O goleiro Cássio, atualmente no Cruzeiro, utilizou suas redes sociais para expressar a frustração e a dor que tem vivenciado na busca por uma escola inclusiva para sua filha Maria Luiza, de sete anos, diagnosticada com Transtorno do Espectro Autista (TEA).
Segundo o relato do jogador, a dificuldade em encontrar instituições de ensino em Belo Horizonte que realmente abracem a inclusão tem sido enorme. “Tenho tentado matricular minha filha em diferentes escolas, mas a resposta quase sempre é a mesma: ela não é aceita”, desabafou Cássio em sua conta no Instagram.
O goleiro lamenta a disparidade entre o discurso inclusivo das escolas e a realidade enfrentada por sua família. Ele destaca a importância do acompanhamento especializado para o desenvolvimento de Maria Luiza, mencionando que um profissional se mudou para BH para dar suporte à filha após sua transferência para o Cruzeiro.
No entanto, Cássio enfrenta outro obstáculo: a resistência de algumas escolas em permitir a presença do acompanhante em sala de aula, essencial para garantir o aprendizado e o bem-estar de Maria Luiza. Essa restrição dificulta ainda mais o acesso à educação para a criança.
“Como pai, ver sua filha rejeitada simplesmente por ser autista é algo que corta o coração”, declarou Cássio, ressaltando que a inclusão precisa se materializar em ações concretas. A Lei nº 12.764/2012 assegura o direito de pessoas com TEA ao acompanhamento especializado e à prioridade na inclusão em classes comuns, com as adaptações necessárias.

_Dados fornecidos:_
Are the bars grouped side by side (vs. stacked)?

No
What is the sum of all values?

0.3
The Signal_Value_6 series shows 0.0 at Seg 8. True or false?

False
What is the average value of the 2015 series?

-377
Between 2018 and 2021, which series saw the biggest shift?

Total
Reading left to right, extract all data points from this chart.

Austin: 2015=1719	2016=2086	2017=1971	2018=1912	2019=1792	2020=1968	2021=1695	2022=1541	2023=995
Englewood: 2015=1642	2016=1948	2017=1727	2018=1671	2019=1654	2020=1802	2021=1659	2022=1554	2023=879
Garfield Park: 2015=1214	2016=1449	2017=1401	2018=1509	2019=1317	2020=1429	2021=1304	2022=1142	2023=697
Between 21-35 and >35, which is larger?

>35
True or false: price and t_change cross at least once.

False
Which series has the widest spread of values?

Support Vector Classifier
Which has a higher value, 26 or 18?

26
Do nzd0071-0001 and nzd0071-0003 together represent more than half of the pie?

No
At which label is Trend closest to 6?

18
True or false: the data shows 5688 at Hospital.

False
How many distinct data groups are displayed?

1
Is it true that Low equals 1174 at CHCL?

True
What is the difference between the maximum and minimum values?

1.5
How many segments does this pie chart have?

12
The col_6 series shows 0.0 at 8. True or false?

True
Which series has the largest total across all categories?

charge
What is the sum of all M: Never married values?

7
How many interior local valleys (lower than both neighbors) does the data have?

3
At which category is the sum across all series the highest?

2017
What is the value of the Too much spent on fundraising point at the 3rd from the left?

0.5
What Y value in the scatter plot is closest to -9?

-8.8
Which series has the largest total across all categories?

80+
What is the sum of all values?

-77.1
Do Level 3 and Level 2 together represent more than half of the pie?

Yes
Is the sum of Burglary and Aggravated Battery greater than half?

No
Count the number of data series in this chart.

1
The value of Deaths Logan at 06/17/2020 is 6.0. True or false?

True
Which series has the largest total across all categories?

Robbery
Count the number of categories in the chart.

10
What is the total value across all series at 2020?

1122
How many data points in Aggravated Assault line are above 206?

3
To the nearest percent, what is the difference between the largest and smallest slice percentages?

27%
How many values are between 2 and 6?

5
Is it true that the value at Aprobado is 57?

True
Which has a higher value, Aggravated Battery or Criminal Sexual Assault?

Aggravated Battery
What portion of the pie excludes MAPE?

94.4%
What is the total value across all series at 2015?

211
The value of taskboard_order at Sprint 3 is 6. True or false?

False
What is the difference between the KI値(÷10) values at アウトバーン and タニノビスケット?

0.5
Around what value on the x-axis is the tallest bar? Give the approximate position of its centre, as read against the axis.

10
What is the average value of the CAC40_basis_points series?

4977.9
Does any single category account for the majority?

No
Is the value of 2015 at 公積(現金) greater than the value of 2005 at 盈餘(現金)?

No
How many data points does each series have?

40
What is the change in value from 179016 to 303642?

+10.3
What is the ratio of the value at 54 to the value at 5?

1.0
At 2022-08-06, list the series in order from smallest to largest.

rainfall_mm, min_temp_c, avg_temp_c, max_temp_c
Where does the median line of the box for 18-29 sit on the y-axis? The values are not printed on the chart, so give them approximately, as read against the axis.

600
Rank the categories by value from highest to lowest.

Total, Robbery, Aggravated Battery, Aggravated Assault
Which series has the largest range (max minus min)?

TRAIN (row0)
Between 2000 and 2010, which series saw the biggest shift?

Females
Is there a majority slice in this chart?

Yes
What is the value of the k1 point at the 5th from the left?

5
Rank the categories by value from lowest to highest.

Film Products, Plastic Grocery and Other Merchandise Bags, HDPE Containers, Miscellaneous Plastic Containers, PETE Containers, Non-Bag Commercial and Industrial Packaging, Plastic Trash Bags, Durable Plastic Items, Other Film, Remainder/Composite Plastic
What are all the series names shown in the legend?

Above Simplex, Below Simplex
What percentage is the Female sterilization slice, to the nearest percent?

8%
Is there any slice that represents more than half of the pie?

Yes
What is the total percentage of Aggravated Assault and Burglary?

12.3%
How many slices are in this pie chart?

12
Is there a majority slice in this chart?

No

_Tarefas do exercício:_
1. Indique se cada afirmação abaixo está de acordo com o texto de leitura, respondendo sim ou não e citando literalmente as palavras do texto que o comprovam.
(a) Maria Luiza tem sete anos.
(b) O profissional que acompanha Maria Luiza já morava em Belo Horizonte antes da transferência de Cássio para o Cruzeiro.
(c) Todas as escolas procuradas permitem a presença do acompanhante em sala de aula.
2. Responda às perguntas abaixo com base no texto de leitura.
(a) Em que rede social Cássio fez seu desabafo?
(b) Em que cidade Cássio procura uma escola para a filha?
(c) Qual lei assegura o direito de pessoas com TEA ao acompanhamento especializado?
3. Edite o trecho do texto de leitura que vai de "No entanto, Cássio" até "as adaptações necessárias.", substituindo "acompanhante" por "profissional de apoio".

_Soluções do exercício:_
1.
(a) Sim: "sua filha Maria Luiza, de sete anos".
(b) Não: "um profissional se mudou para BH para dar suporte à filha após sua transferência para o Cruzeiro".
(c) Não: "a resistência de algumas escolas em permitir a presença do acompanhante em sala de aula".

2.
(a) No Instagram.
(b) Em Belo Horizonte.
(c) A Lei nº 12.764/2012.

3.
No entanto, Cássio enfrenta outro obstáculo: a resistência de algumas escolas em permitir a presença do profissional de apoio em sala de aula, essencial para garantir o aprendizado e o bem-estar de Maria Luiza. Essa restrição dificulta ainda mais o acesso à educação para a criança.
“Como pai, ver sua filha rejeitada simplesmente por ser autista é algo que corta o coração”, declarou Cássio, ressaltando que a inclusão precisa se materializar em ações concretas. A Lei nº 12.764/2012 assegura o direito de pessoas com TEA ao acompanhamento especializado e à prioridade na inclusão em classes comuns, com as adaptações necessárias.